European leaders meet on Sunday to form a consensual approach to tackle the global economic crisis, while U.S. President Barack Obama is due to unveil an ambitious plan to cut the ballooning deficit in half by 2013.
Financial markets plumbed new lows last week on fears governments may have to intervene to nationalize struggling banks and as grim global economic data sent investors scurrying to seek safety in gold and U.S. government debt.
European powers gather in Berlin, determined to inject new momentum into efforts to overhaul the global financial system and show they can come up with a coordinated response to a historic economic downturn.
The leaders are under pressure to deliver on pledges made at the November G20 summit in Washington, where they unveiled an action plan to combat the financial mess and guard against further meltdowns.
Since that summit, recessions in Europe and the United States have deepened, forcing governments to push through massive stimulus packages that have rekindled fears of protectionism.
German Chancellor Angela Merkel is hosting the leaders of Europe's big economies and is keen for the meeting to focus on long-term financial reforms and not be hijacked by new problems, notably worries about the fragility of some euro zone nations.
The Berlin summit aims to forge a European consensus ahead of a G20 summit in London on April 2.

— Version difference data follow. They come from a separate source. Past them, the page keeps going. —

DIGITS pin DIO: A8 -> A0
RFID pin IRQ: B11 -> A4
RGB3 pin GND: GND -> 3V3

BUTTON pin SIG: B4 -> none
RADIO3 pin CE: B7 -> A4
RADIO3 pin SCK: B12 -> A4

British Prime Minister Gordon Brown wants EU states to improve coordination of economic support plans ahead of the London summit, his spokesman said on Saturday. The White House announced Brown would also meet Obama in Washington on March 3.

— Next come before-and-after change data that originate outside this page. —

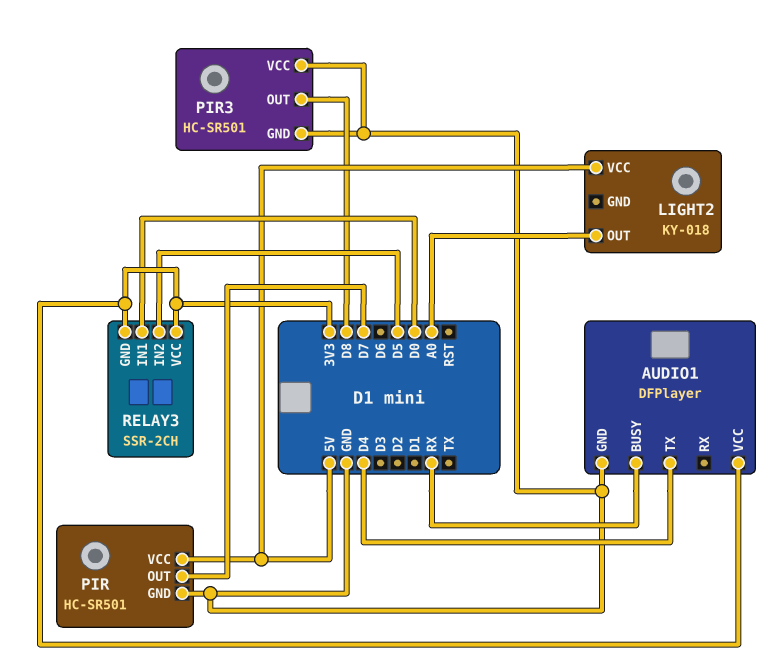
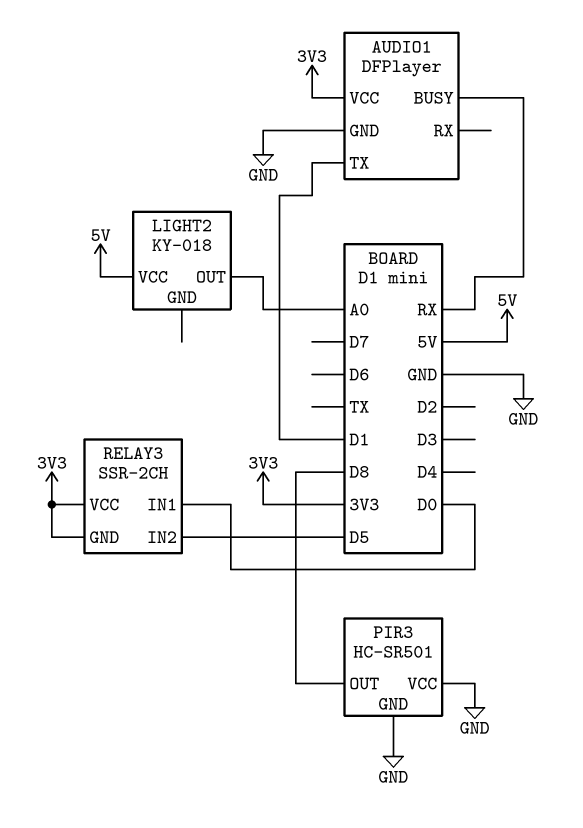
AUDIO1 pin TX: D4 -> D1
PIR: HC-SR501 -> none
PIR pin GND: GND -> none
PIR pin OUT: D7 -> none
PIR pin VCC: 5V -> none

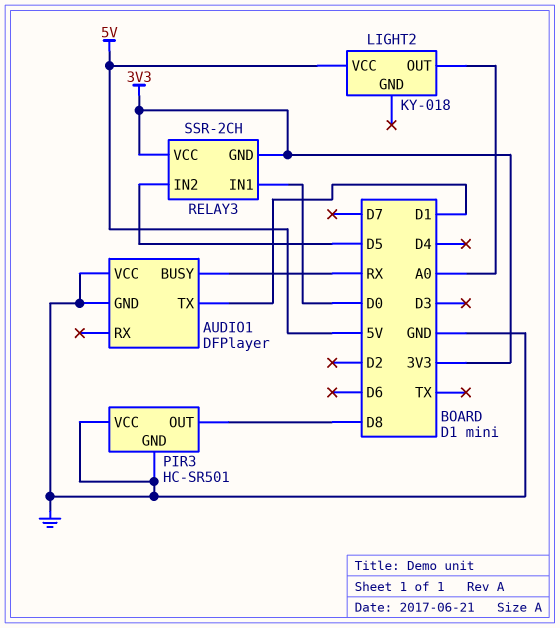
AUDIO1 pin VCC: 3V3 -> GND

With euro zone countries such as Ireland under severe financial stress, Germany said big euro states had begun thinking about how they might come to the aid of weaker members for the first time in 10-year history of the currency area.
In Dublin, nearly 100,000 people marched through the city on Saturday to protest at government cutbacks in the face of a deepening recession and bailouts for the banks.

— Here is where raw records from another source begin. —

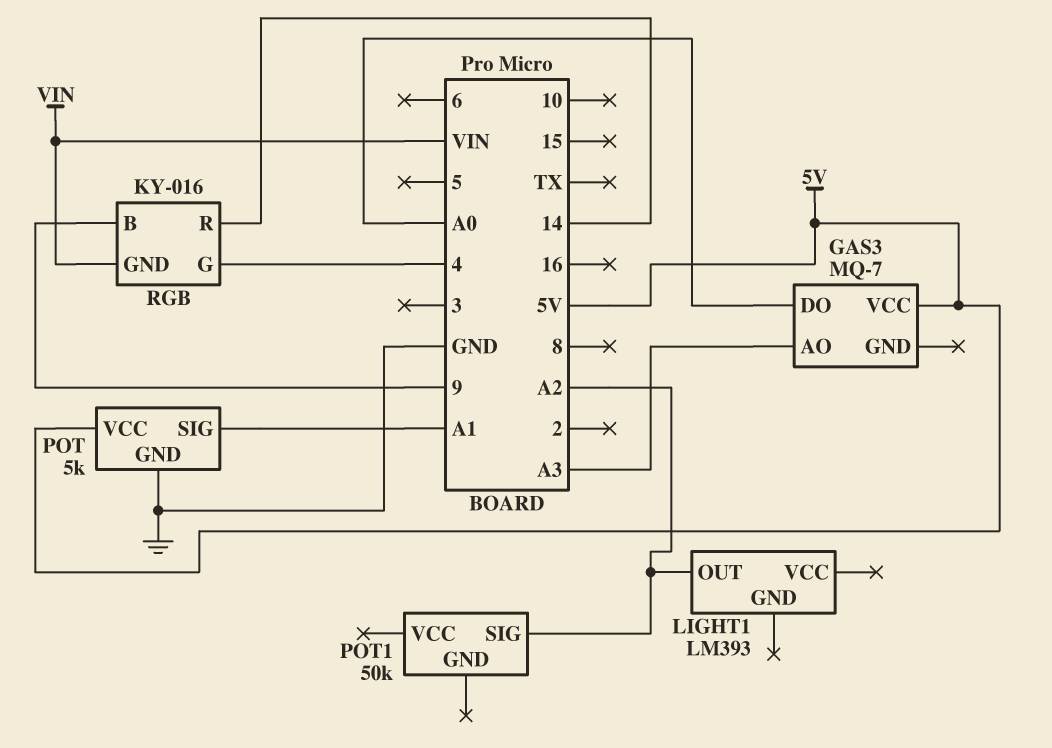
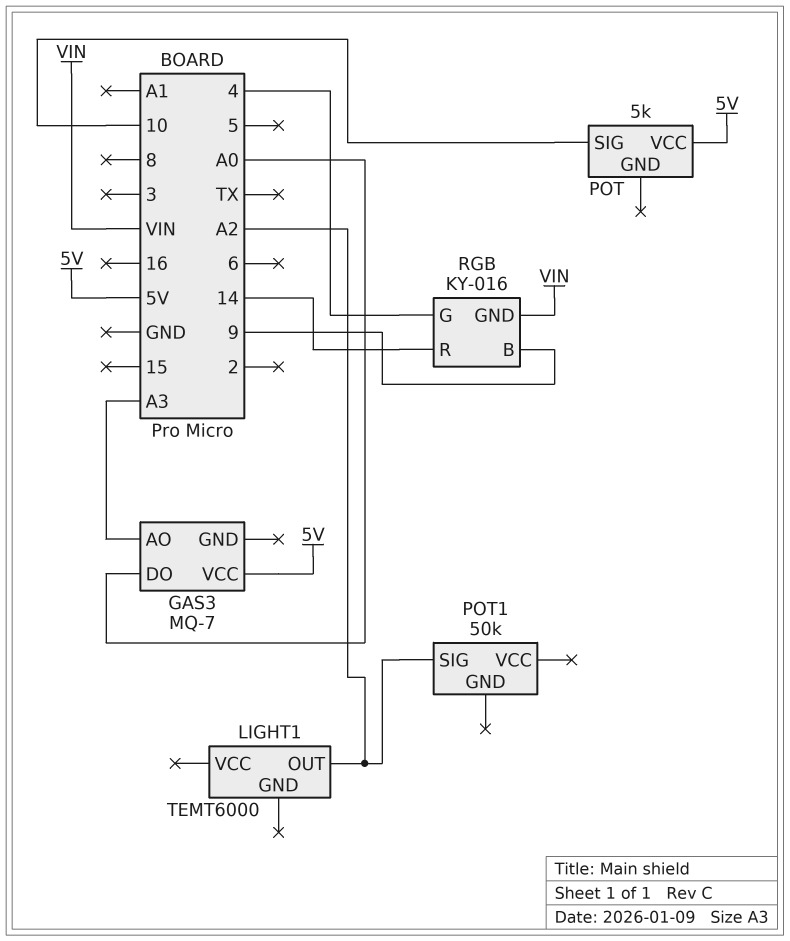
LIGHT1: LM393 -> TEMT6000
POT pin GND: GND -> none
POT pin SIG: A1 -> 10

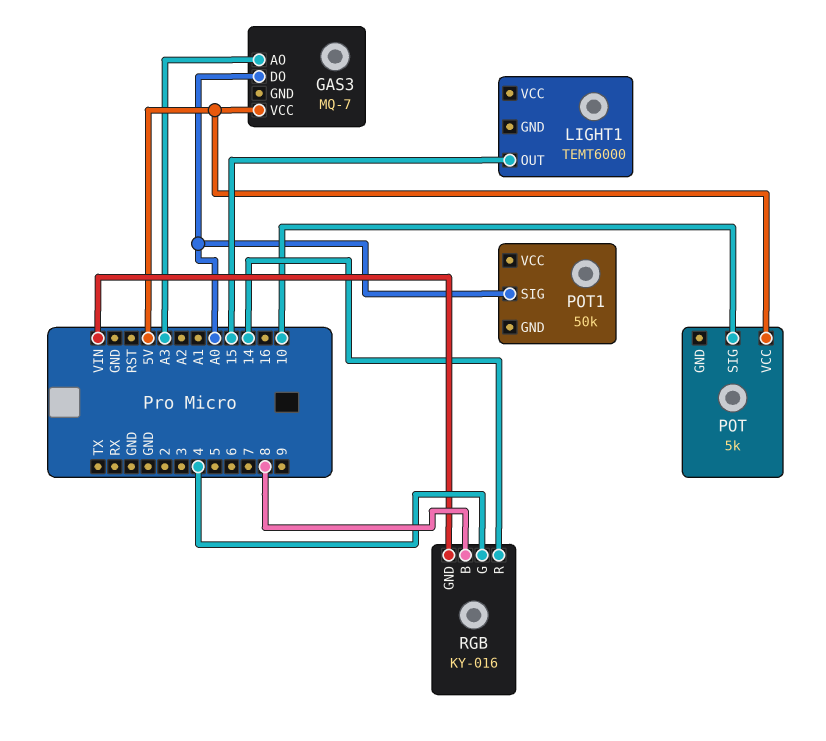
LIGHT1 pin OUT: A2 -> 15
POT1 pin SIG: A2 -> A0
RGB pin B: 9 -> 8

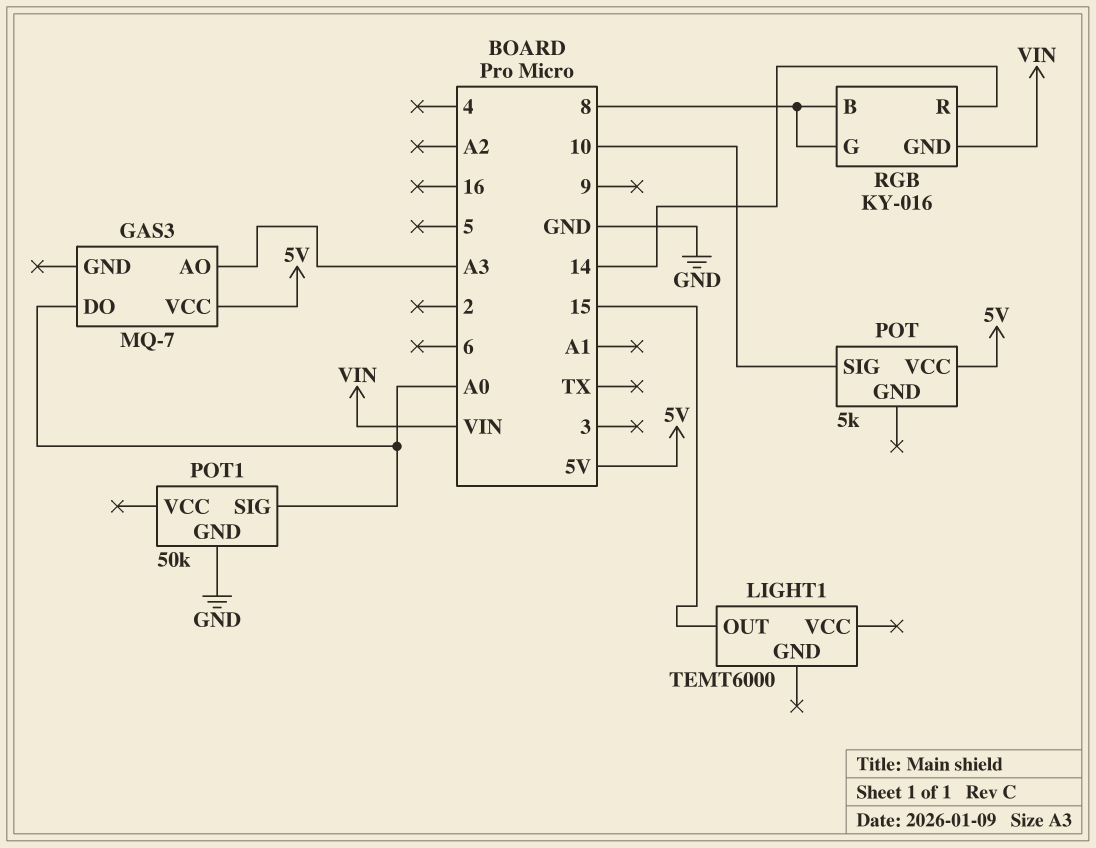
POT1 pin GND: none -> GND
RGB pin G: 4 -> 8

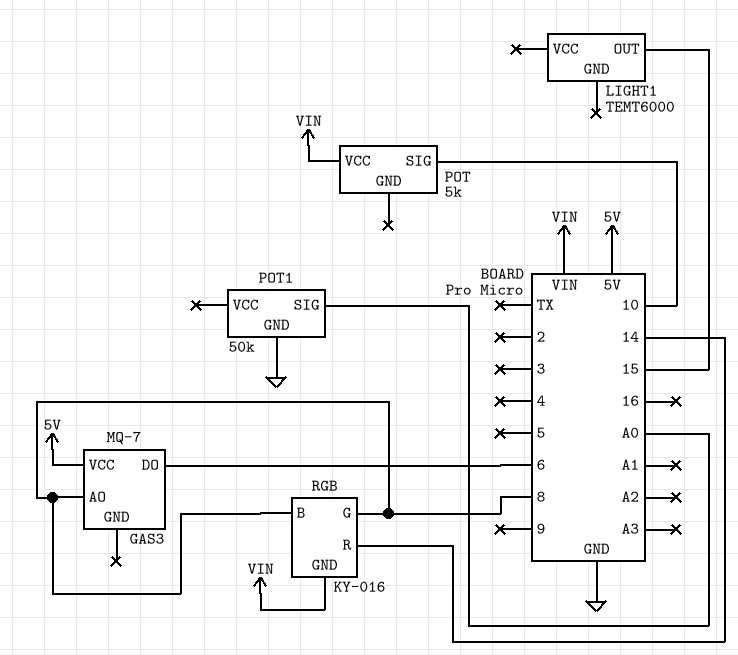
GAS3 pin AO: A3 -> 8
GAS3 pin DO: A0 -> 6
POT pin VCC: 5V -> VIN

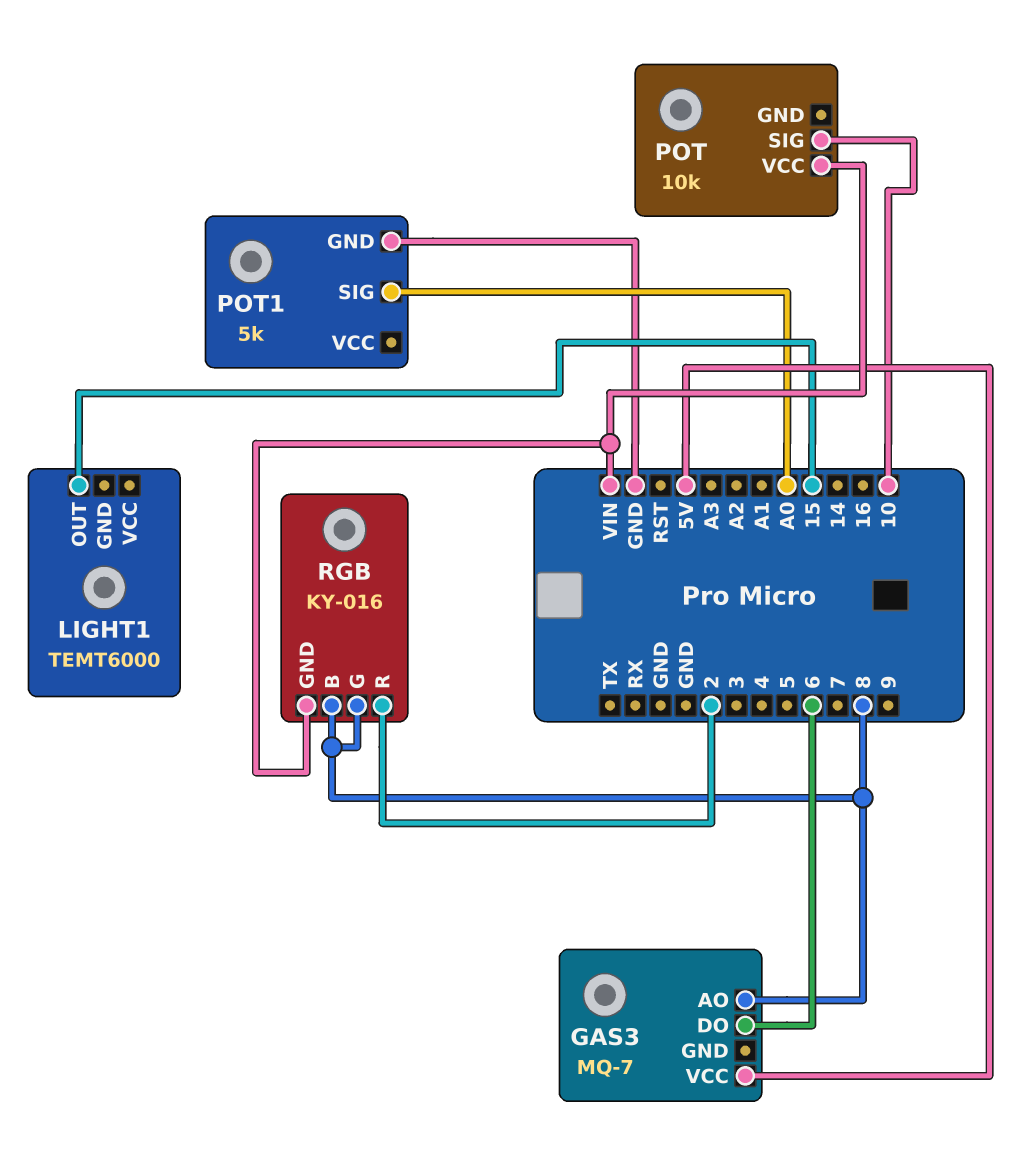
POT: 5k -> 10k
POT1: 50k -> 5k
RGB pin R: 14 -> 2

Grim euro zone services and manufacturing data dragged European shares to 6-year lows on Friday on worries about the prospect of more capital increases and bank nationalizations.
OBAMA AIMS TO CUT U.S. DEFICIT
In the United States, officials said President Barack Obama wants to slash the ballooning deficit in half by 2013, after massively increasing public spending to stem the economic crisis.
Obama will outline his ambitious goal when he hosts a summit at the White House on Monday on fiscal responsibility and later in the week when his administration presents a summary of its first budget, for the 2010 fiscal year.
With hundreds of thousands of Americans losing their jobs in the global economic meltdown, Obama has said fixing the U.S. economy is his top priority. He has acknowledged that his success or failure in that will define his presidency.
We can't generate sustained growth without getting our deficits under control, Obama said in his weekly radio address.
An administration official said Obama was proposing to cut the deficit, which private economists project will rise to $1.5 trillion this year, through a mixture of tax increases on wealthier Americans and spending cuts.
In the banking sector, U.S. financial regulators will soon launch a series of stress tests to determine which of the largest U.S. banks should get bigger capital cushions in case of a deeper recession, a person familiar with Obama administration plans said.
In Asia, the region's finance ministers meet on Sunday to discuss cooperation to tackle the global crisis plus the expansion of a currency swap agreement, at a time when some of their currencies are tumbling.
The 10 members of the Association of Southeast Asian Nations (ASEAN) plus Japan, China and South Korea pledged last year to pool bilateral currency swap arrangements under the so-called Chiang Mai Initiative (CMI) in an $80 billion multilateral fund that could be tapped in emergencies.
The finance ministers are meeting in the Thai resort island of Phuket.